An ant typically weighs up to five
milligrams and can move at almost a meter per second.
The key to the tiny robots is their tiny
actuators that make the robots move.
Trygstad used a new fabrication technique
to miniaturize the actuator down to less than a milligram, the smallest ever
known to have been made.
"The actuators are the smallest and
fastest ever developed for micro-robotics," said Néstor O.
Pérez-Arancibia, Flaherty Associate Professor in Engineering at WSU's School of
Mechanical and Materials Engineering who led the project.
The actuator uses a material called a shape
memory alloy that is able to change shapes when it's heated.
It is called 'shape memory' because it
remembers and then returns to its original shape.
Unlike a typical motor that would move a
robot, these alloys don't have any moving parts or spinning components.
"They're very mechanically
sound," said Trygstad. "The development of the very lightweight
actuator opens up new realms in micro-robotics."
Shape memory alloys are not generally used
for large-scale robotic movement because they are too slow.
In the case of the WSU robots, however, the
actuators are made of two tiny shape memory alloy wires that are 1/1000 of an
inch in diameter.
With a small amount of current, the wires
can be heated up and cooled easily, allowing the robots to flap their fins or
move their feet at up to 40 times per second.
In preliminary tests, the actuator was also
able to lift more than 150 times its own weight.
Compared to other technologies used to make
robots move, the SMA technology also requires only a very small amount of
electricity or heat to make them move.
"The SMA system requires a lot less
sophisticated systems to power them," said Trygstad.
Trygstad, an avid fly fisherman, has long
observed water striders and would like to further study their movements.
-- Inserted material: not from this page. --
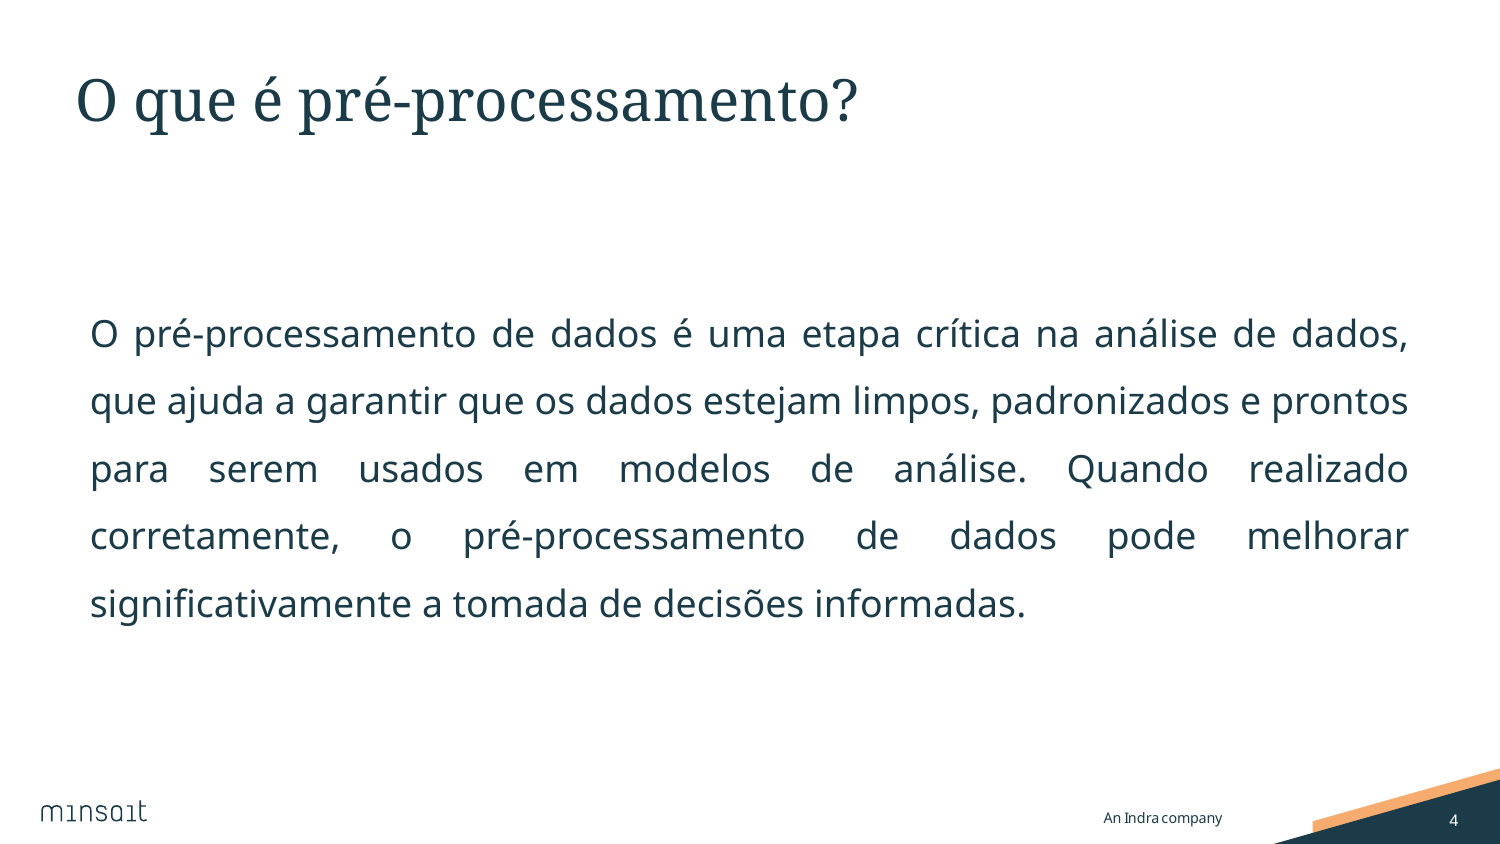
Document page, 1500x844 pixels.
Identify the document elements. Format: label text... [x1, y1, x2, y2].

title O que é pré-processamento? [75, 71, 1425, 185]
text_box O pré-processamento de dados é uma etapa crítica na análise de dados, que ajuda a garantir que os dados estejam limpos, padronizados e prontos para serem usados em modelos de análise. Quando realizado corretamente, o pré-processamento de dados pode melhorar significativamente a tomada de decisões informadas. [74, 279, 1425, 632]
While the WSU water strider robot does a
flat flapping motion to move itself, the natural insect does a more efficient
rowing motion with its legs, which is one of the reasons that the real thing
can move much faster.
The researchers would like to copy another insect and develop a water strider-type robot that can move across the top of the water surface as well as just under it. They are also working to use tiny batteries or catalytic combustion to make their robots fully autonomous and untethered from a power supply.